Cet appel du chef de l’État français à la soumission collective de la recherche française à un critère de qualité défini par des comités de lecture formés de chercheurs américains, ne lisant évidemment que l’anglais, a une conséquence logique. Elle m’a sauté au visage lors d’une conférence sur la diversité linguistique que je donnais dans une université parisienne. Une étudiante polonaise m’a expliqué qu’il était « scandaleux » que son université française l’oblige à produire sa thèse de doctorat en français plutôt qu’en anglais. Pourquoi ? « Les articles scientifiques que j’écrirai à partir de la thèse seront rédigés en anglais, pour des revues anglophones. » Logique. Alors pourquoi ne pas donner aussi les cours en anglais ?

Seul un pessimiste croirait une telle dérive possible. On observe bien que, cette année, la grande école Sciences Po Paris offre, sur ses 15 masters (des maîtrises), une formation en anglais pour moitié (Corporate and Public Management) et une autre totalement et seulement en anglais (Economics and Public Policy).
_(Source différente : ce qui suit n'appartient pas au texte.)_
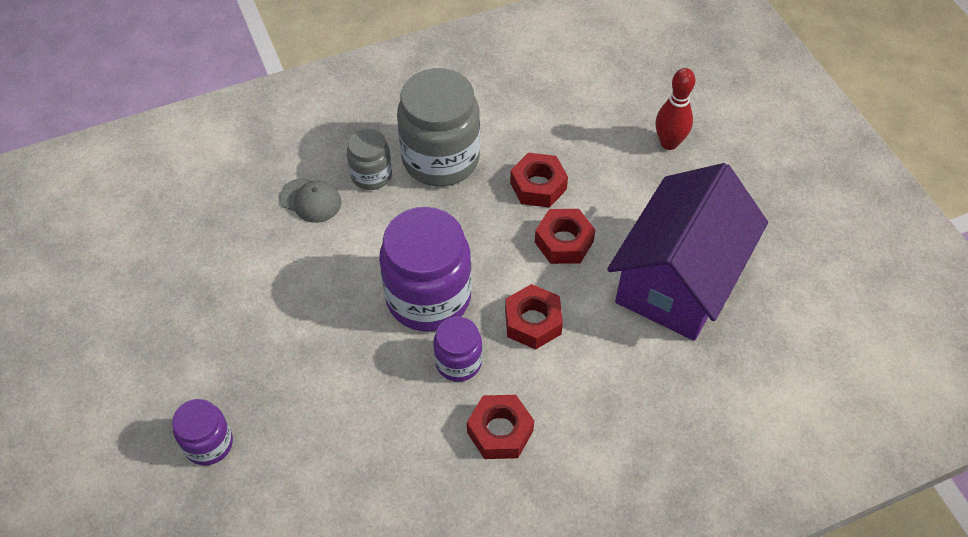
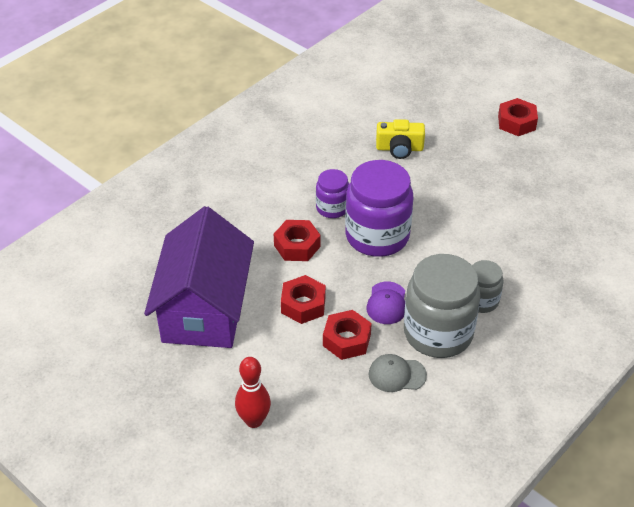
camera: 155 degrees right, 10 degrees down
purple jar [172,399,233,466] -> none
grey cap [279,178,341,223] -> grey cap moved to [369,354,427,392]
red nut [467,395,534,459] -> red nut moved to [498,98,538,136]
none -> purple cap [366,281,405,324]
none -> yellow camera [376,119,425,159]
La version française n’est pas proposée, comme c’est le cas à l’École des hautes études en santé publique pour son master de Public Health en anglais seulement. Cette école signale aimablement dans son site que « no minimal level in French will be required ».

Un pessimiste dirait que si le savoir est produit prioritairement en anglais, les spécialistes devraient être formés dans cette langue. Pour bien les préparer, il serait plus simple de donner en anglais l’enseignement secondaire, puis primaire. Seul un pessimiste verrait dans l’introduction récente, en France, des chaînes télé Canal+ Family et BabyTV, les premiers rouages de cet engrenage.

Et encore
Les historiens français ont calculé que s’ils se pliaient aux nouvelles exigences d’évaluation et proposaient tous des articles aux revues américaines d’histoire, celles-ci n’auraient simplement pas assez de place pour les publier, même en leur consacrant 100 % de leur espace.